DOCUMENT EXTRACT START

= Ladbroke Black =

Ladbroke Lionel Day Black (21 June 1877 – 27 July 1940) was an English journalist and author who wrote mysteries, fantasy and science fiction stories, often under pseudonyms such as Lionel Day, Lewis Jackson and Paul Urquhart.

==Life==
Black was born in Burley-in-Wharfedale and was educated in Ireland and at Cambridge. His father Charles Ingham Black was the curate of Burley, and his grandfather the Irish pirate or smuggler John Black ("Black Jack"), who built Elsinore Lodge at Rosses Point, Sligo.

Black was appointed assistant editor of The Phoenix 1897–99 before taking up a similar position with The Morning Herald in London. In 1901 he became assistant editor of The Echo, joint editor of Today 1904–05 and was a special writer on the Weekly Dispatch between 1905 and 1911.

He lived in Wendover for many years.

==Works==
Black published his first novel, A Muddied Oaf co-written with Francis Rutter in 1902. He collaborated with Robert Lynd on the 1906 collection The Mantle of the Emperor. With Thomas Meech he wrote a series of novels beginning with The Eagle (1906) under the pen name Paul Urquhart. He also wrote for newspapers and magazines, sometimes under the pen name Lionel Day. He also wrote some Sexton Blake books, but he is better known for his own detective creation Havlock Preed.

Novels:
- The Eagles (1906)

DOCUMENT EXTRACT END
ENTRIES SHOWN START

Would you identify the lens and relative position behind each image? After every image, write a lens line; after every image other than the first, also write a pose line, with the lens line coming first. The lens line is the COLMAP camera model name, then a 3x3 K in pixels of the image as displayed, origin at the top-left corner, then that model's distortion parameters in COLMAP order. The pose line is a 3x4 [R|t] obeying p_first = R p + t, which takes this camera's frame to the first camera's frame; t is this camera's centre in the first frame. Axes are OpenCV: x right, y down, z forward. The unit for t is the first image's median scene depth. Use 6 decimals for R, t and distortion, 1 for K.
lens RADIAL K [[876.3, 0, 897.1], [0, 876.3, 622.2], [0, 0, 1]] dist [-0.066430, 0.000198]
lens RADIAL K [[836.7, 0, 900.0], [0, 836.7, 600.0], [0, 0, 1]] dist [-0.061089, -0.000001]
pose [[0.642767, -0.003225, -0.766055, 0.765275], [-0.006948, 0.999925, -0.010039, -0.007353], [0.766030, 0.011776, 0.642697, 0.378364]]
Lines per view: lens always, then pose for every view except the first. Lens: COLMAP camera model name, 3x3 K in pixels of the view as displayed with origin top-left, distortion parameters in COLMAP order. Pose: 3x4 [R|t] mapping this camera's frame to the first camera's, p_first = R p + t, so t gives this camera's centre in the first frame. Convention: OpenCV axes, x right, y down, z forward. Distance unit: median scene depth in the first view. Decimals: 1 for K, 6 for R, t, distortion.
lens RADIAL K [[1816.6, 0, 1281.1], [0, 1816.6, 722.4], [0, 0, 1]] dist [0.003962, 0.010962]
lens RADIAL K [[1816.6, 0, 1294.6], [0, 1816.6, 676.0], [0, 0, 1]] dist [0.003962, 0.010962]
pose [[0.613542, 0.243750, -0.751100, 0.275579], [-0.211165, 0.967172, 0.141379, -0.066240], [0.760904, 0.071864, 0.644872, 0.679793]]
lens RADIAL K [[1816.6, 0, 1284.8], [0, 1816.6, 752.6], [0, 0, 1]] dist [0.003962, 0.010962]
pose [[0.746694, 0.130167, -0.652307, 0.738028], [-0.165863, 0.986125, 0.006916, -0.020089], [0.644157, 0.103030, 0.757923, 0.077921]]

ENTRIES SHOWN END

QUESTIONS ON THE MATERIAL:
a) According to the Ladbroke Black article, in what year did Black become assistant editor of The Echo?
b) Return, word for word, the part of the Ladbroke Black article from "Black was appointed" to "creation Havlock Preed.".
The rows have nothing to do with this.

ANSWER SET:
a) 1901

b)
Black was appointed assistant editor of The Phoenix 1897–99 before taking up a similar position with The Morning Herald in London. In 1901 he became assistant editor of The Echo, joint editor of Today 1904–05 and was a special writer on the Weekly Dispatch between 1905 and 1911.

He lived in Wendover for many years.

==Works==
Black published his first novel, A Muddied Oaf co-written with Francis Rutter in 1902. He collaborated with Robert Lynd on the 1906 collection The Mantle of the Emperor. With Thomas Meech he wrote a series of novels beginning with The Eagle (1906) under the pen name Paul Urquhart. He also wrote for newspapers and magazines, sometimes under the pen name Lionel Day. He also wrote some Sexton Blake books, but he is better known for his own detective creation Havlock Preed.